The Golden Knights’ 20–4–2 home record can’t only be attributed to good play or faithful fans. Most teams arrive in Vegas a couple days before their game and usually play with what Foley describes as “Vegas flu.” After enjoying the Las Vegas strip, teams aren’t always feeling their best when they play against the Golden Knights, and they’ve regretted it. With the Oakland Raiders relocating to Vegas for the 2020 season, it will be interesting to watch how NFL teams adjust to this unique advantage, but what the Golden Knights have accomplished is less about sports in Vegas and more about leagues expanding.
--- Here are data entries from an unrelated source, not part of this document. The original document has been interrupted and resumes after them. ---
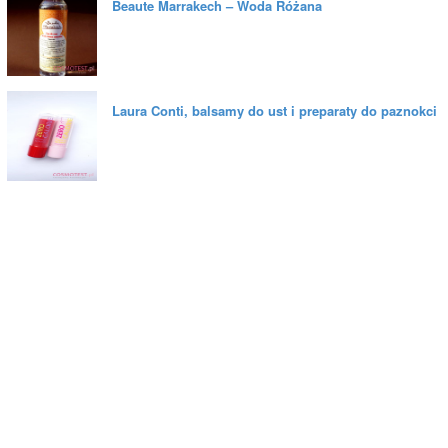
Beaute Marrakech – Woda Różana
Laura Conti, balsamy do ust i preparaty do paznokci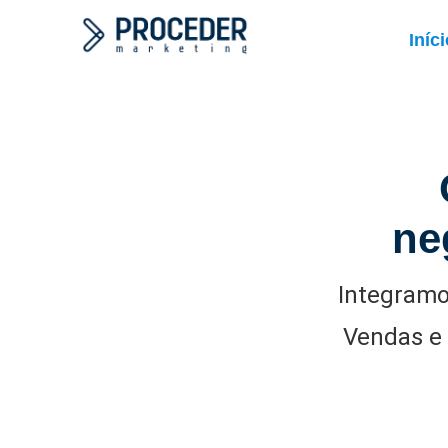
Iníc
ne
Integramo
Vendas e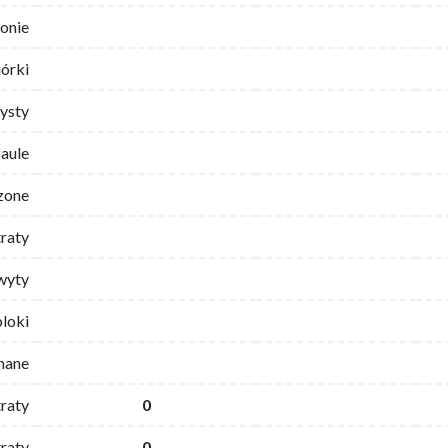
ronie
iórki
ysty
faule
zone
traty
wyty
bloki
mane
traty
0
raty
0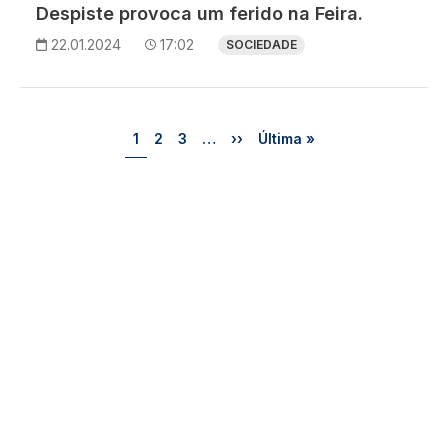
Despiste provoca um ferido na Feira.
22.01.2024
17:02
SOCIEDADE
Paginação
Página
Página
Página
Próxima página
Última página
1
2
3
…
››
Última »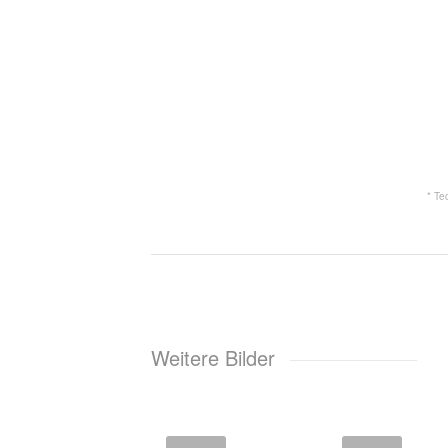
* Te
Weitere Bilder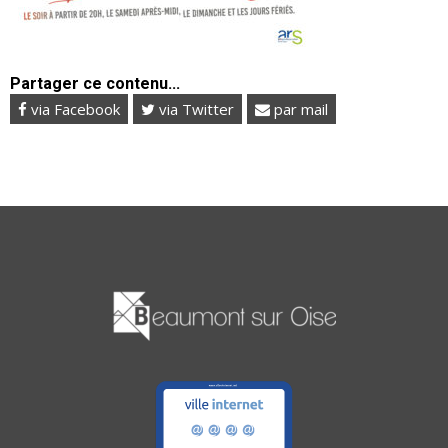
Partager ce contenu...
via Facebook
via Twitter
par mail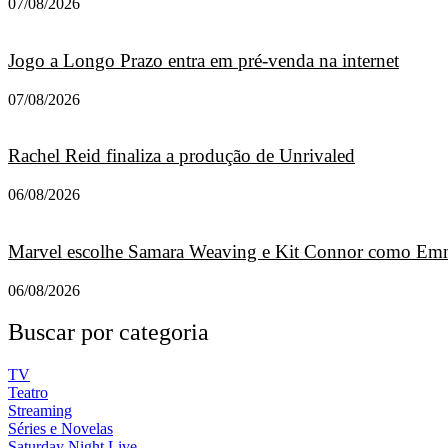
07/08/2026
Jogo a Longo Prazo entra em pré-venda na internet
07/08/2026
Rachel Reid finaliza a produção de Unrivaled
06/08/2026
Marvel escolhe Samara Weaving e Kit Connor como Emm
06/08/2026
Buscar por categoria
TV
Teatro
Streaming
Séries e Novelas
Saturday Night Live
When a league takes on more teams, it disperses the talent pool, making teams a little weaker. The NBA has felt the effects of this the most. While in the 1960s nearly all of the 12 teams had at least one Hall of Fame player, nowadays it’s impossible to find a franchise cornerstone, let alone build around him enough so that he won’t leave in free agency. In fact, the years leading up to and after the NBA-ABA expansion were some of the least competitive in history. The Golden Knights are an anomaly, so with billionaires lining up to start teams in the NFL, NBA, and MLB, the Golden Knights should not be used as an example of why there should be more league expansion. Throughout history, reckless expansion has hurt competitiveness in each of the four major sports, and the Golden Knights don’t change anything.